• [Work to be completed]: I'd like the entries reproduced exactly, with all pictures omitted.

• [Saved data entries]:

+ + + +

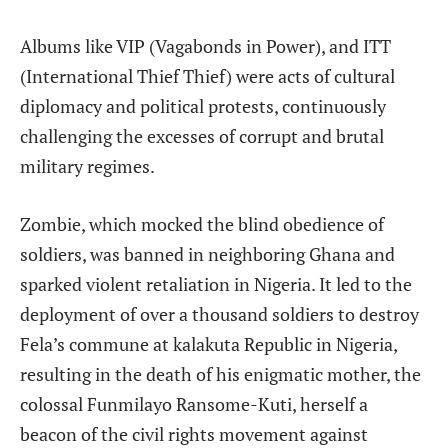
Albums like VIP (Vagabonds in Power), and ITT
(International Thief Thief) were acts of cultural
diplomacy and political protests, continuously
challenging the excesses of corrupt and brutal
military regimes.
Zombie, which mocked the blind obedience of
soldiers, was banned in neighboring Ghana and
sparked violent retaliation in Nigeria. It led to the
deployment of over a thousand soldiers to destroy
Fela’s commune at kalakuta Republic in Nigeria,
resulting in the death of his enigmatic mother, the
colossal Funmilayo Ransome-Kuti, herself a
beacon of the civil rights movement against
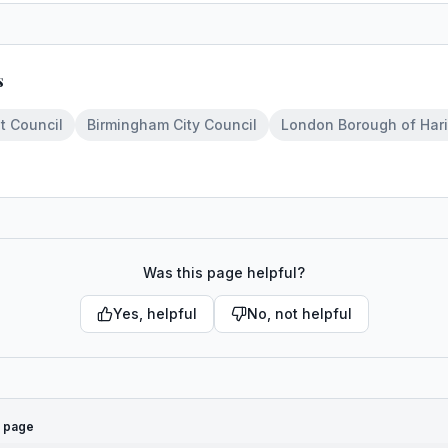
s
t Council
Birmingham City Council
London Borough of Har
Was this page helpful?
Yes, helpful
No, not helpful
s page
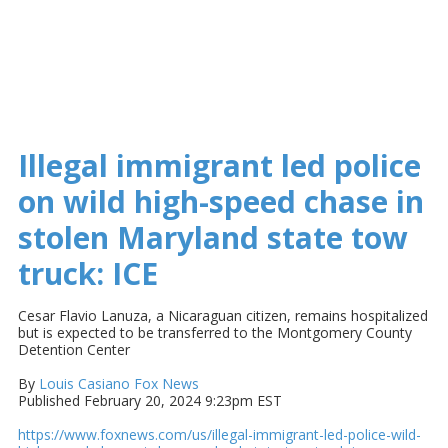
Illegal immigrant led police
on wild high-speed chase in
stolen Maryland state tow
truck: ICE
Cesar Flavio Lanuza, a Nicaraguan citizen, remains hospitalized
but is expected to be transferred to the Montgomery County
Detention Center
By
Louis Casiano
Fox News
Published February 20, 2024 9:23pm EST
https://www.foxnews.com/us/illegal-immigrant-led-police-wild-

+ + + +

• [Result]:
Albums like VIP (Vagabonds in Power), and ITT
(International Thief Thief) were acts of cultural
diplomacy and political protests, continuously
challenging the excesses of corrupt and brutal
military regimes.
Zombie, which mocked the blind obedience of
soldiers, was banned in neighboring Ghana and
sparked violent retaliation in Nigeria. It led to the
deployment of over a thousand soldiers to destroy
Fela’s commune at kalakuta Republic in Nigeria,
resulting in the death of his enigmatic mother, the
colossal Funmilayo Ransome-Kuti, herself a
beacon of the civil rights movement against
s
t Council
Birmingham City Council
London Borough of Har
Was this page helpful?
Yes, helpful
No, not helpful
s page
Illegal immigrant led police
on wild high-speed chase in
stolen Maryland state tow
truck: ICE
Cesar Flavio Lanuza, a Nicaraguan citizen, remains hospitalized
but is expected to be transferred to the Montgomery County
Detention Center
By
Louis Casiano
Fox News
Published February 20, 2024 9:23pm EST
https://www.foxnews.com/us/illegal-immigrant-led-police-wild-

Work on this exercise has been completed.